Stored data:
-*-
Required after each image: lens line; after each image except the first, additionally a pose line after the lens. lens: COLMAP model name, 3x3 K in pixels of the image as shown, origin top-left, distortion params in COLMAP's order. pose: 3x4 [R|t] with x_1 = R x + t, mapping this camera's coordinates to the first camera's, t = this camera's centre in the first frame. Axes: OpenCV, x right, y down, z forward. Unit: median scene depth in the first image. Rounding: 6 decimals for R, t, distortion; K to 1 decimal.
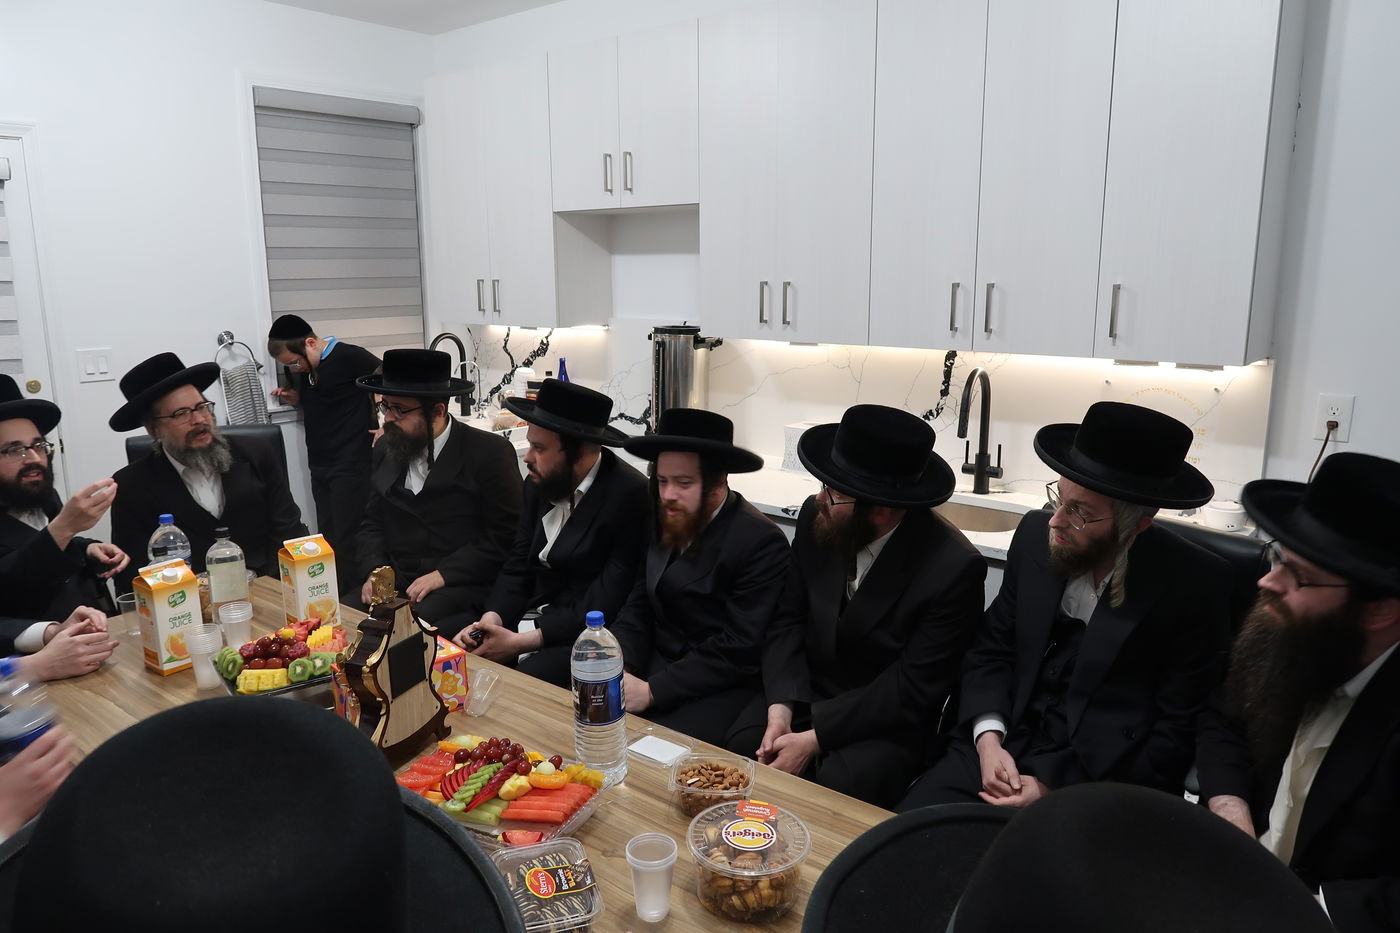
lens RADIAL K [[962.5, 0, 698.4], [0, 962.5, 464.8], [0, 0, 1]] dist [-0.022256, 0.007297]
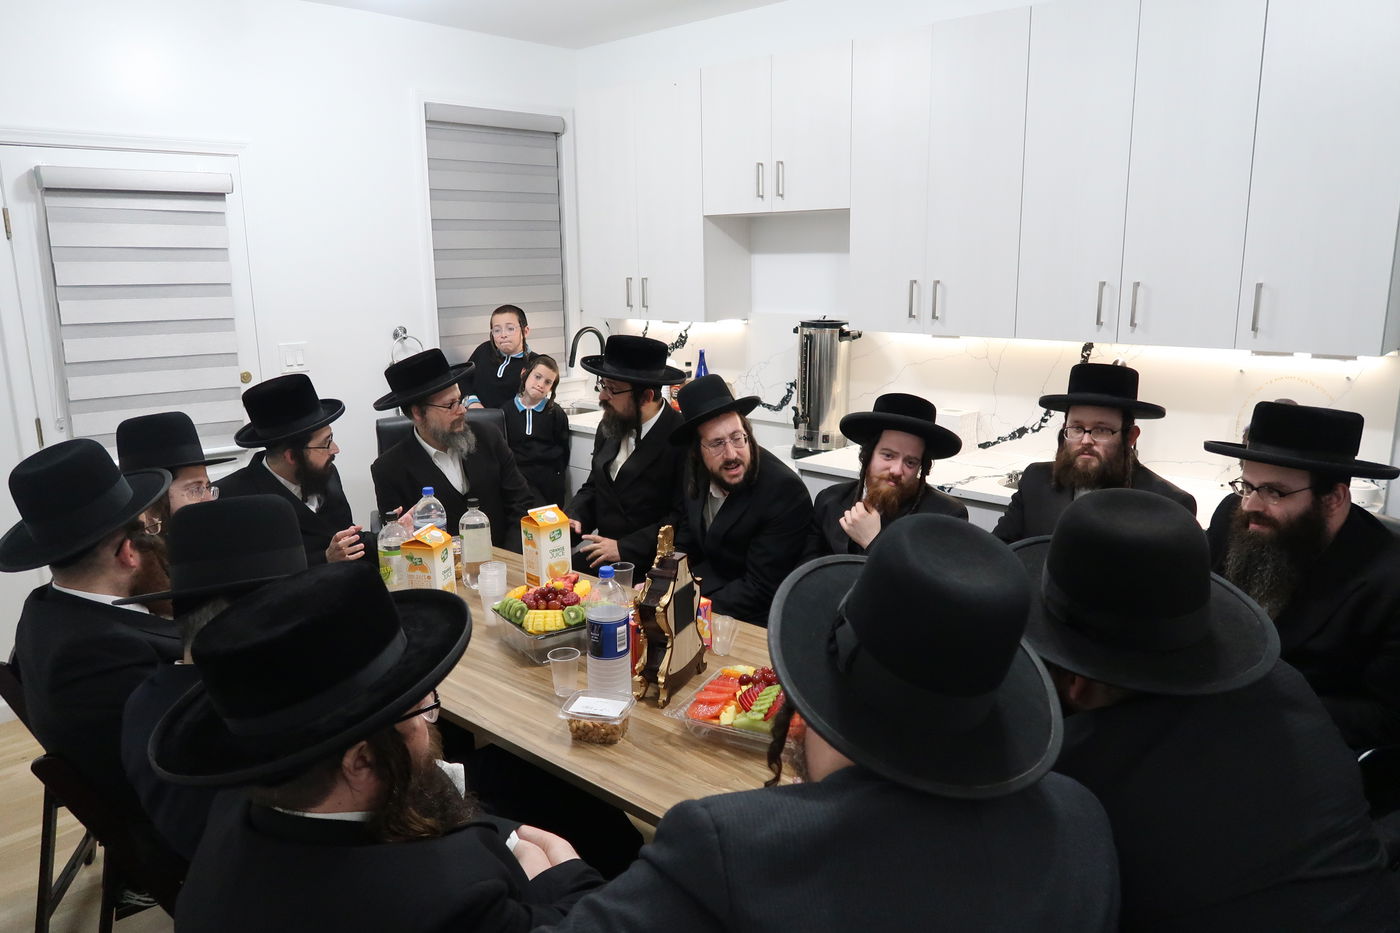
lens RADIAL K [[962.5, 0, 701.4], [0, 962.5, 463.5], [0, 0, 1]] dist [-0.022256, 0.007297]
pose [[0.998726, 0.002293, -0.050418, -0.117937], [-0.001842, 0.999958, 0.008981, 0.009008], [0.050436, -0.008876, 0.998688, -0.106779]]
-*-
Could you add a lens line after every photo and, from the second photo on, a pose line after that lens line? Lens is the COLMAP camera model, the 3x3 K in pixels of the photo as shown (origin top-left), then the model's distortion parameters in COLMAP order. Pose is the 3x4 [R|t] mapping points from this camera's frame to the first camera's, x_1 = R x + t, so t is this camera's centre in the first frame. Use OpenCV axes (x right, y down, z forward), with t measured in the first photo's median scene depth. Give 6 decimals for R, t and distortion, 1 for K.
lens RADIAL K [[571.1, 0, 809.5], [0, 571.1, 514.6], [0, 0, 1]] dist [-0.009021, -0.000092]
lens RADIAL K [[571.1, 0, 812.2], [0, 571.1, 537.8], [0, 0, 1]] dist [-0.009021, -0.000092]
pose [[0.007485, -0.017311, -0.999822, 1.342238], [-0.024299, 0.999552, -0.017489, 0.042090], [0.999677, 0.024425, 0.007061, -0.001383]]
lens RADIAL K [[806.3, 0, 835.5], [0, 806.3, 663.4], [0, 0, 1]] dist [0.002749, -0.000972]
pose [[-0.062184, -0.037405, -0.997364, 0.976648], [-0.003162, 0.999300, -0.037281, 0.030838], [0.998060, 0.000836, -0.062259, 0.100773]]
-*-
Task: Update the lines from the one containing "Could you add" through the one containing "0.000836, -0.062259, 0.100773]]", replacing "decimals" with "decimal places" and leaving everything else unchanged.

Answer to this task:
Could you add a lens line after every photo and, from the second photo on, a pose line after that lens line? Lens is the COLMAP camera model, the 3x3 K in pixels of the photo as shown (origin top-left), then the model's distortion parameters in COLMAP order. Pose is the 3x4 [R|t] mapping points from this camera's frame to the first camera's, x_1 = R x + t, so t is this camera's centre in the first frame. Use OpenCV axes (x right, y down, z forward), with t measured in the first photo's median scene depth. Give 6 decimal places for R, t and distortion, 1 for K.
lens RADIAL K [[571.1, 0, 809.5], [0, 571.1, 514.6], [0, 0, 1]] dist [-0.009021, -0.000092]
lens RADIAL K [[571.1, 0, 812.2], [0, 571.1, 537.8], [0, 0, 1]] dist [-0.009021, -0.000092]
pose [[0.007485, -0.017311, -0.999822, 1.342238], [-0.024299, 0.999552, -0.017489, 0.042090], [0.999677, 0.024425, 0.007061, -0.001383]]
lens RADIAL K [[806.3, 0, 835.5], [0, 806.3, 663.4], [0, 0, 1]] dist [0.002749, -0.000972]
pose [[-0.062184, -0.037405, -0.997364, 0.976648], [-0.003162, 0.999300, -0.037281, 0.030838], [0.998060, 0.000836, -0.062259, 0.100773]]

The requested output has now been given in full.